Si, devant les enquêteurs, plusieurs témoins à décharge l'avaient qualifié de "manipulateur" voire de "consommateur de cannabis et de cocaïne", l'accusant d'avoir en fait voulu dissimuler des "prestations privées", Laurent Defraize a vu ses affirmations corroborées par de nombreux autres salariés du Département, dont au moins un ancien directeur général des services.
Poursuivis dans cette affaire, trois d'entre eux ont d'ailleurs déjà été condamnés, en mars 2022, dans le cadre d'une procédure de reconnaissance préalable de culpabilité, a souligné auprès de l'Agence France-Presse Maître Alain-David Pothet, avocat de l'association anticorruption Anticor, partie civile dans le procès d'Hubert Falco.
1500 euros par mois entre avril 2015 et octobre 2018 ?
Au total, selon les enquêteurs, ces repas privés servis à M. Falco et son épouse sur les fonds publics du Département se seraient montés à plus de 64.500 euros, sur une base de 1.500 euros par mois. Et ce sur la seule période visée par le dossier, entre avril 2015 et octobre 2018.
Hubert Falco est aussi accusé d'avoir fait laver son linge personnel aux frais du conseil départemental.
"Fourberie judiciaire"
Face aux parties civiles, Anticor et le syndicat départemental UNSA des territoriaux du Var, à l'origine de ce dossier par un signalement au titre de l'article 40 du code de procédure pénale, il n'y aura plus que deux prévenus mardi, devant le tribunal correctionnel de Marseille : Hubert Falco et Marc Giraud.
Président du conseil départemental du Var à l'époque des faits contestés, ce dernier a été contraint d'abandonner son fauteuil en 2022, après une condamnation pour détournement de fonds publics. Le même chef de mise en examen qui le conduit une nouvelle fois devant la justice.
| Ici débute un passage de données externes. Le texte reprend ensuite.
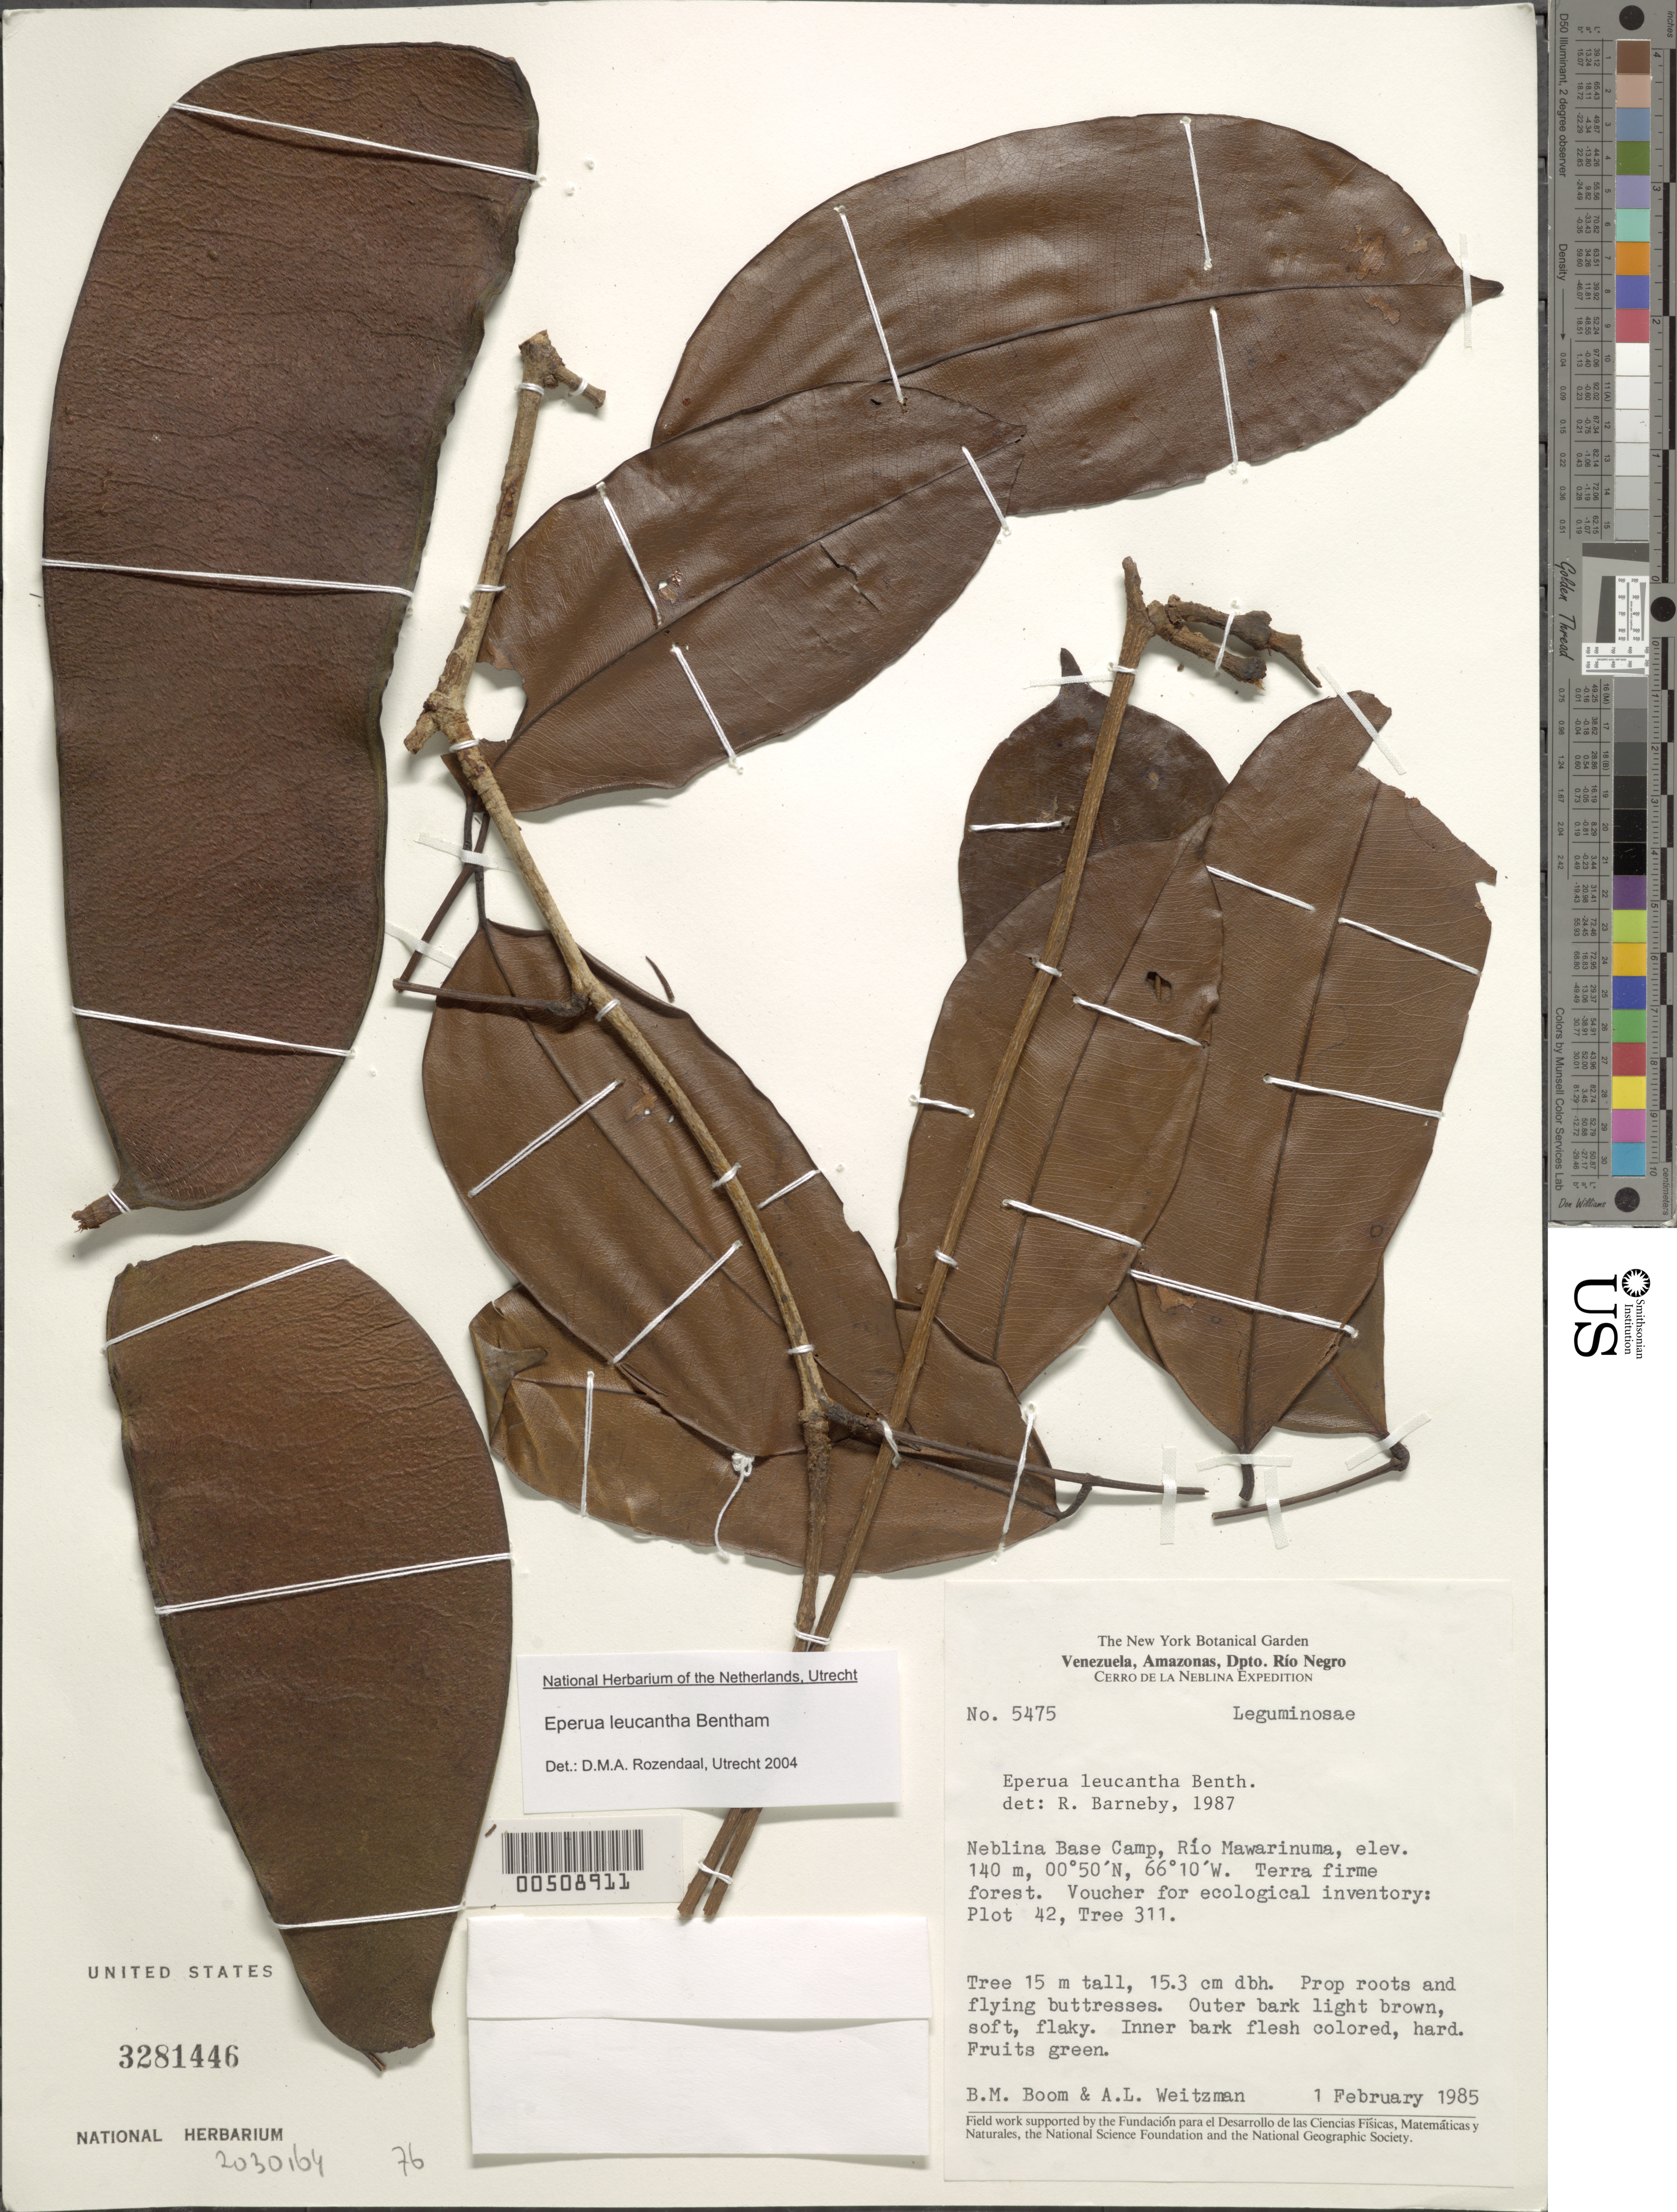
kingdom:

Poursuivi de recel de détournement de fonds publics, M. Falco est "impatient de s'expliquer", a assuré à l'AFP son avocat, Me Thierry Fradet, dénonçant des "accusations grotesques, fondées sur la base d'une entente entre différents personnages".
"Aucune enquête contradictoire"
Complot politique ? Vengeance personnelle ? "Nous réservons nos explications au tribunal", a précisé l'avocat du maire de Toulon, regrettant que dans ce dossier il n'y ait eu "aucune enquête contradictoire" : "Cela va donc nous obliger à refaire l'enquête à l'audience", a expliqué Me Fradet, en annonçant qu'il fera citer 21 témoins en défense.
Evoquant "une fourberie judiciaire", sur la base d'une simple citation directe du parquet, l'avocat de Marc Giraud affirme : "La moindre des choses serait que le tribunal renvoie au parquet pour une information judiciaire et qu'il y ait une vraie enquête, par un juge d'instruction".
"Des plateaux à deux euros à la cantine, on voit la gabegie", ironisait Me Jean-Claude Guidicelli auprès de l'AFP, à quelques jours de l'audience, affirmant, rapports de la chambre régionale des comptes à l'appui, que M. Giraud avait quitté le département avec un solde positif de 250 millions d'euros, contre un déficit de 50 millions à son arrivée en 2015.
Et pas question pour lui de s'exprimer sur ce supposé frigo: "M. Giraud n'était pas gardien de nuit et n'allait pas dans les cuisines".
Ce procès qui s'ouvre ce mardi 11 avril à Marseille doit se tenir jusqu'à vendredi.